▶ _Your task_:
Nothing but the records, repeated word for word and free of pictures, belongs in the answer.

Data for review section start

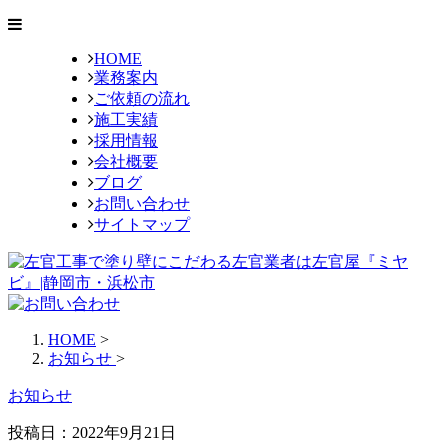
HOME
業務案内
ご依頼の流れ
施工実績
採用情報
会社概要
ブログ
お問い合わせ
サイトマップ
HOME
>
お知らせ
>
お知らせ
投稿日：2022年9月21日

Data for review section end

▶ _Answer to the exercise_:
HOME
業務案内
ご依頼の流れ
施工実績
採用情報
会社概要
ブログ
お問い合わせ
サイトマップ
HOME
>
お知らせ
>
お知らせ
投稿日：2022年9月21日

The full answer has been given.